History

United Kingdom
- Name: RFA Sir Lamorak
- Namesake: Sir Lamorak
- Launched: September 1972, as Anu
- Commissioned: 11 March 1983, as Sir Lamorak
- Decommissioned: 20 January 1986
- Identification: IMO number: 7226952; MMSI number: 230341000; Callsign: OJHC;
- Fate: Returned to owners

General characteristics
- Type: Roll-on/roll-off ferry
- Length: 356 ft (109 m)
- Beam: 69 ft (21 m)
- Draught: 16 ft 3 in (5 m)
- Propulsion: 2 × 8-cylinder Pielstick diesel engines
- Speed: 17 knots (31 km/h; 20 mph)
- Complement: 24
- Armour: None

= RFA Sir Lamorak =

Roll-on/roll-off ferry chartered to the Royal Fleet Auxiliary

RFA Sir Lamorak (L3532) was a temporarily chartered roll-on roll-off ferry of the Royal Fleet Auxiliary. It was procured to fill a gap caused by damage to and loss of Round Table class landing ships during the Falklands War. she was built at the Ankerlokken shipyard in Floro, Norway.

Launched in September 1972 as Anu, she operated as Northcliff from 1974, as Lune Bridge in 1980 and as Lady Catherine from 1980 to 1981 when she became Lakespan Ontario. The ship was acquired by the RFA, renamed Sir Lamorak, and commissioned on 11 March 1983. Decommissioned on 20 January 1986 and returned to the owners, she was renamed Merchant Trader in 1986. More name changes followed; Mols Trader in 1987, Mads Mols in 1988, Pride of Portsmouth in 1989, Norman Commodore in 1991, and Fjärdvägen in 1995.

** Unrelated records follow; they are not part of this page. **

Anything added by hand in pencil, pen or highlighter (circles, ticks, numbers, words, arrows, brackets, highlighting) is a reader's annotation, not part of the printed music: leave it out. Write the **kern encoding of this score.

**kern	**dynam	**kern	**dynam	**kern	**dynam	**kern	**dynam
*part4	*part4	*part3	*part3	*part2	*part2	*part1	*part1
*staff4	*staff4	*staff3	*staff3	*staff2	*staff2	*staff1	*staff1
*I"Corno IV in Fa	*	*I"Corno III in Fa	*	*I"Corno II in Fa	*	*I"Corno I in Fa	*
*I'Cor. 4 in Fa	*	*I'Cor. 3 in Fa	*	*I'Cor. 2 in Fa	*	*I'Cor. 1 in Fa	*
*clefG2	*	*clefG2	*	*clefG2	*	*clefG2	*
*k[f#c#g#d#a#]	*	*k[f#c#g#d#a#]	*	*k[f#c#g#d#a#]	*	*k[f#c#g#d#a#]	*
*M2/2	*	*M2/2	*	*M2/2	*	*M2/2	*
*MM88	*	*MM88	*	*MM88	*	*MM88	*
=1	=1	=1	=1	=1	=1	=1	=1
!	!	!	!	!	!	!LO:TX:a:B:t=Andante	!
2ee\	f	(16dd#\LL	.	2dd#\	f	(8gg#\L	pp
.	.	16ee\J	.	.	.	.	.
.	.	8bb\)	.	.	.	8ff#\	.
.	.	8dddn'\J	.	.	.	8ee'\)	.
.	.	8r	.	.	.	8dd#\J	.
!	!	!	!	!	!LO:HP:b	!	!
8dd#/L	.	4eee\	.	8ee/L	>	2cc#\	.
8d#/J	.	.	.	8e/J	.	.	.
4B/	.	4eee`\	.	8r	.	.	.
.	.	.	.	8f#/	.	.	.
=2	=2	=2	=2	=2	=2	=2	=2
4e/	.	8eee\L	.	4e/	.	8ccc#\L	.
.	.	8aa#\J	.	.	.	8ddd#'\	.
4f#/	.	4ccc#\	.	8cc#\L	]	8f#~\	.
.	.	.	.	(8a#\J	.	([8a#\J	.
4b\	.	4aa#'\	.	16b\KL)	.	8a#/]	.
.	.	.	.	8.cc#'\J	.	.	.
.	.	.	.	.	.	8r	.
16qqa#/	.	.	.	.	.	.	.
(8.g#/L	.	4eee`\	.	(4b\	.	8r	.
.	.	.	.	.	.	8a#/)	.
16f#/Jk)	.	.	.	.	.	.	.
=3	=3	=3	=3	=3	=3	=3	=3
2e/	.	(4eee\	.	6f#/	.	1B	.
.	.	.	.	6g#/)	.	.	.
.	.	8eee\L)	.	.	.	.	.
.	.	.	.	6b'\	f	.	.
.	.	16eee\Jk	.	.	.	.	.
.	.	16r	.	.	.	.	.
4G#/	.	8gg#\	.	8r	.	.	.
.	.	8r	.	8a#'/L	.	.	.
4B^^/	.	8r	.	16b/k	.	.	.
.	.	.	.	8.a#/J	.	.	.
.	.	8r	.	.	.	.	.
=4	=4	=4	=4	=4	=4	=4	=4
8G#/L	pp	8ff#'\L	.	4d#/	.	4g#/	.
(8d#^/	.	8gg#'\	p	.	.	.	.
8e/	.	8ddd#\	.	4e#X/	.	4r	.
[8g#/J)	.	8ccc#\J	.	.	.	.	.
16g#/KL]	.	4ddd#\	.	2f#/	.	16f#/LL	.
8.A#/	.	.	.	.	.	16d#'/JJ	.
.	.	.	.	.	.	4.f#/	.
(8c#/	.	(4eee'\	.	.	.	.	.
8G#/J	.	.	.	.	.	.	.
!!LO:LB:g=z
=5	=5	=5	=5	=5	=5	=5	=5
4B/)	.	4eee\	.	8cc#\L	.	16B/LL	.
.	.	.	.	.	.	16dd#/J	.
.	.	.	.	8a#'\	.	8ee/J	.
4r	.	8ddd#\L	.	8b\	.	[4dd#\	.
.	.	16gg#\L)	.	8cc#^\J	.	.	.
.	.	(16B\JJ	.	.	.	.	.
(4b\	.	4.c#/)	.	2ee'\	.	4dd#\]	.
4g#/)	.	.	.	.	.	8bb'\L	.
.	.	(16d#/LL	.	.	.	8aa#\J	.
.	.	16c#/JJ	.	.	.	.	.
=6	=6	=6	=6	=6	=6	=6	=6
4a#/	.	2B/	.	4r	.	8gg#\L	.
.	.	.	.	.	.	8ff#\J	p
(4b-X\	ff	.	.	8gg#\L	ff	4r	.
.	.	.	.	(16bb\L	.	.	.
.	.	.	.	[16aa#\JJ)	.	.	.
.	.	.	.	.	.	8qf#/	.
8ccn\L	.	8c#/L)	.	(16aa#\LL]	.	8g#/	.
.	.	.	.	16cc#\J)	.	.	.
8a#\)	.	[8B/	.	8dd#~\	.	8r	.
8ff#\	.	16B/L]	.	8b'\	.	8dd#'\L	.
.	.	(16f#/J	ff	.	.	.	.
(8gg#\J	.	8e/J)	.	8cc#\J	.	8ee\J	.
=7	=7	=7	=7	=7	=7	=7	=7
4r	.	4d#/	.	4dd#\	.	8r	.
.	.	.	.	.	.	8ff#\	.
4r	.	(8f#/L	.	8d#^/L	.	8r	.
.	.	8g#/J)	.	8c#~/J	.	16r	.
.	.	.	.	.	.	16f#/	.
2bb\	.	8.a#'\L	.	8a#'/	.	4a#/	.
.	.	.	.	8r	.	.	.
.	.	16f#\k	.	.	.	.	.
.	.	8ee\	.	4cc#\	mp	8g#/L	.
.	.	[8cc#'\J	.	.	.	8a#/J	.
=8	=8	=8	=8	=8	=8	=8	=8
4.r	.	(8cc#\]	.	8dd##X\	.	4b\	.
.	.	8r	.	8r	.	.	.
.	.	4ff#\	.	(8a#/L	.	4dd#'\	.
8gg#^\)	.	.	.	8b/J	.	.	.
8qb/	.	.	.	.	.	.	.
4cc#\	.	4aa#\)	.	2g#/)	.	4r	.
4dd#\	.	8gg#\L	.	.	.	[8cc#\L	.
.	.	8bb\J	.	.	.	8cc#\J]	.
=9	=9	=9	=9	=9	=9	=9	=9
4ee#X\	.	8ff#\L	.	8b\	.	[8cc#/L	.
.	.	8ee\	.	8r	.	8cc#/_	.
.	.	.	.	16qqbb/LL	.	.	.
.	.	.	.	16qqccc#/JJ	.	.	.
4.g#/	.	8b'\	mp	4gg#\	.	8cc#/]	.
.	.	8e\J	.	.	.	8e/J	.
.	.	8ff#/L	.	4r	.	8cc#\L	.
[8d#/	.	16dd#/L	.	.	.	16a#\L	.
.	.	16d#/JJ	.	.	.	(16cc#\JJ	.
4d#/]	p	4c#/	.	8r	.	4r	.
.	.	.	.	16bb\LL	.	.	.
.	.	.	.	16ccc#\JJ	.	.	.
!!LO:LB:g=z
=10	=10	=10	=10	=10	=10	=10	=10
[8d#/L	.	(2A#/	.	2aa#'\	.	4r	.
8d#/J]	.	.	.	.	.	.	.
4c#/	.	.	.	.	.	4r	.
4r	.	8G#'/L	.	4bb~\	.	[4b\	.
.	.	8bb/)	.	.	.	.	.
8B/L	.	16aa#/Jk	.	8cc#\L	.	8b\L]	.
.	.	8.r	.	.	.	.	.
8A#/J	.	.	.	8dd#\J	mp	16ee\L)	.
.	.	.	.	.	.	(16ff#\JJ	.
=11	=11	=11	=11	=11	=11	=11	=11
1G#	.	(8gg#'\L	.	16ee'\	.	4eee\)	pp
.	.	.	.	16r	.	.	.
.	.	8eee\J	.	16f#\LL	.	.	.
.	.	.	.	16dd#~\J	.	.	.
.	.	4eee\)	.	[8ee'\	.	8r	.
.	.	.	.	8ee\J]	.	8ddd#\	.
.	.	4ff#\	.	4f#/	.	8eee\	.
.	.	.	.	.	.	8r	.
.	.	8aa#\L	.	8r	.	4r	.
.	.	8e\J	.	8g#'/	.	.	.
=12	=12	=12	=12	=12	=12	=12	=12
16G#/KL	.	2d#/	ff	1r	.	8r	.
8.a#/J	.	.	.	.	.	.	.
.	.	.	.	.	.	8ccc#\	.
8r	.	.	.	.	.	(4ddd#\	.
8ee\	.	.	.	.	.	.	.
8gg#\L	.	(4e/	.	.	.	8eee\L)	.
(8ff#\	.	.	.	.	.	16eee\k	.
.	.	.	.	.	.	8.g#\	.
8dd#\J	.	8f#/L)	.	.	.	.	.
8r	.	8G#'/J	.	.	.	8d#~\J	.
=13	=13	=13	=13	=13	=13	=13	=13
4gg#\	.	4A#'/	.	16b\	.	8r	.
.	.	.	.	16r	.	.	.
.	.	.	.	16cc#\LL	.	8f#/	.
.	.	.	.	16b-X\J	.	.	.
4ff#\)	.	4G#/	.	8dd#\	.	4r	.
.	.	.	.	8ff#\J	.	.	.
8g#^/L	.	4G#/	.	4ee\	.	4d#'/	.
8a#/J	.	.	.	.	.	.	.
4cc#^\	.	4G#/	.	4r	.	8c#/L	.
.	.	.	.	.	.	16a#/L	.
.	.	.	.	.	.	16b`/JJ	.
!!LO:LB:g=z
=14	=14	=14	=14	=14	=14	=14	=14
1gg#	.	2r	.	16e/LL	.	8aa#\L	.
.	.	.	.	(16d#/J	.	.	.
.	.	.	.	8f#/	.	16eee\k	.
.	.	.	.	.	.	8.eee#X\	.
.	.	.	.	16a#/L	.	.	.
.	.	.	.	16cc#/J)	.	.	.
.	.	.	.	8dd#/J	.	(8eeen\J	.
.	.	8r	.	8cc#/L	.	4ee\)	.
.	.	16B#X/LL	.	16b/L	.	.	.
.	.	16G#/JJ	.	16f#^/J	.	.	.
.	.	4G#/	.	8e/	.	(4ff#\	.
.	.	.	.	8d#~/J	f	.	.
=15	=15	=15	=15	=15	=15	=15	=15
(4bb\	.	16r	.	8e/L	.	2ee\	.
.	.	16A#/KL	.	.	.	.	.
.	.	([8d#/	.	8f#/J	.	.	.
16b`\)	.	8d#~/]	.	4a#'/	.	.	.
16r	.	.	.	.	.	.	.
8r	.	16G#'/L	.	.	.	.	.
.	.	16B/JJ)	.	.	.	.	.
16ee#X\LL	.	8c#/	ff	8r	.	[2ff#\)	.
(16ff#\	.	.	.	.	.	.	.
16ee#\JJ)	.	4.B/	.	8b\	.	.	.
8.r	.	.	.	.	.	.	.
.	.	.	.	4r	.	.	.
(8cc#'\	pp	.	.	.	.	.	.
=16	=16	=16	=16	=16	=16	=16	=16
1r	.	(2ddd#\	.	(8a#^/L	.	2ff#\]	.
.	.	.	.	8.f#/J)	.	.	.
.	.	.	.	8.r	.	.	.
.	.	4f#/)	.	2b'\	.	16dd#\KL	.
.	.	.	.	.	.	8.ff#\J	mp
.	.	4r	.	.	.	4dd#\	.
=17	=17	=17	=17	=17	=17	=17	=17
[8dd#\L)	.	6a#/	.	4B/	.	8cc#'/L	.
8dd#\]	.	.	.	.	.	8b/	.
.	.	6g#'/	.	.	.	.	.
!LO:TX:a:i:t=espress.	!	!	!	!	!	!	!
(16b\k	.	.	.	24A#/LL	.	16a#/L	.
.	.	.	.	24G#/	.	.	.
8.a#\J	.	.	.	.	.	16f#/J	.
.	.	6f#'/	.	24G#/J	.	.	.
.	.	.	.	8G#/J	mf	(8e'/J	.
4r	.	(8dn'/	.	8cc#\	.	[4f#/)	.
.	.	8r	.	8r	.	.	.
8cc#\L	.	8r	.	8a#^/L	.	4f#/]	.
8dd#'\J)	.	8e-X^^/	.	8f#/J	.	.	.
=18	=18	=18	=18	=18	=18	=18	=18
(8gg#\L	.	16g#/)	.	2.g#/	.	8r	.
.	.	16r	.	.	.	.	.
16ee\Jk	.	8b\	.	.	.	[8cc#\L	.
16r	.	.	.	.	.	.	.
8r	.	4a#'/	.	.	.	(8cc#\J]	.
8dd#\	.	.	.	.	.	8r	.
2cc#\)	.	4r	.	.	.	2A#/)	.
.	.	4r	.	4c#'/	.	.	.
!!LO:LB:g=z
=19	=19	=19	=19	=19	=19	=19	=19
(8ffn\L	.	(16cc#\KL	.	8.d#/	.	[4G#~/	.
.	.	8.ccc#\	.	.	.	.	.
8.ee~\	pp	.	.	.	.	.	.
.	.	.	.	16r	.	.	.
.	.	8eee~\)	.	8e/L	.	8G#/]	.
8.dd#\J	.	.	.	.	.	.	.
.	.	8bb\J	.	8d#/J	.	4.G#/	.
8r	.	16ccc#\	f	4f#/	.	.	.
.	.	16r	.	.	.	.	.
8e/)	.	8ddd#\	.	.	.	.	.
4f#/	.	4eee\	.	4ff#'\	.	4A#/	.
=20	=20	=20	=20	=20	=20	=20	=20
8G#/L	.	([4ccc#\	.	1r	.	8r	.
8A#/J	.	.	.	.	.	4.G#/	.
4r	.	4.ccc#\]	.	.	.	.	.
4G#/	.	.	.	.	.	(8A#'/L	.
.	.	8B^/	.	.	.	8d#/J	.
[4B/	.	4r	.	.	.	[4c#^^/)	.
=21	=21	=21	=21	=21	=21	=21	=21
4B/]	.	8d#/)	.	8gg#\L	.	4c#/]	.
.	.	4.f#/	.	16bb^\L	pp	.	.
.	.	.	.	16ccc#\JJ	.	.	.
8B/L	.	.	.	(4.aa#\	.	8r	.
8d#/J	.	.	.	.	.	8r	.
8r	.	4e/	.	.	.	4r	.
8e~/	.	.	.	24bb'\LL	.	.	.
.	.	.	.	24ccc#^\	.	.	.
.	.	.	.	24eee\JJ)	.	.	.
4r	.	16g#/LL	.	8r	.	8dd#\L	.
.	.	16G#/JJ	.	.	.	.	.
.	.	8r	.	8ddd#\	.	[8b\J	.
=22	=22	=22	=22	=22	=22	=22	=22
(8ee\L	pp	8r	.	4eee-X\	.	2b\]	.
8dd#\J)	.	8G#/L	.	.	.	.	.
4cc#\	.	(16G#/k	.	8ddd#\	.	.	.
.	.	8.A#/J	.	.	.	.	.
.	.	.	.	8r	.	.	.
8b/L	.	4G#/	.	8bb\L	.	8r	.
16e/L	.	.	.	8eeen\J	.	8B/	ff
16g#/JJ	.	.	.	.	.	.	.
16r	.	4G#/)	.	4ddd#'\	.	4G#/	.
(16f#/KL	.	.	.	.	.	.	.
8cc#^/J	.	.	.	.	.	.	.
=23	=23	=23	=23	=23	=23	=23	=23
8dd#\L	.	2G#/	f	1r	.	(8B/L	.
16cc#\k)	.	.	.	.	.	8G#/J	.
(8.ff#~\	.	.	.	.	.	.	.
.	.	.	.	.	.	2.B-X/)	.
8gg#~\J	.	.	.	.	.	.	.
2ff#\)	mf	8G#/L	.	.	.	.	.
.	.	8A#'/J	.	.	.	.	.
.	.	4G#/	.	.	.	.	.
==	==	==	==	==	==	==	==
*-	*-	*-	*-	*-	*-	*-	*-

As Sir Lamorak she had a gross tonnage of 1585, a net tonnage of 539 and a deadweight of 2677. She measured 109.51m in length, 20.43m in beam, 4.934m in draught and 12.5m in depth. She had two 8-cylinder 8000bhp Pelstick diesel engines driving two propeller shafts and a bow thruster. She was capable of 17 knots and had a complement of 24.

The ship is currently (as of 2026) known as M/S Fjärdvägen and is actively sailing in Finland.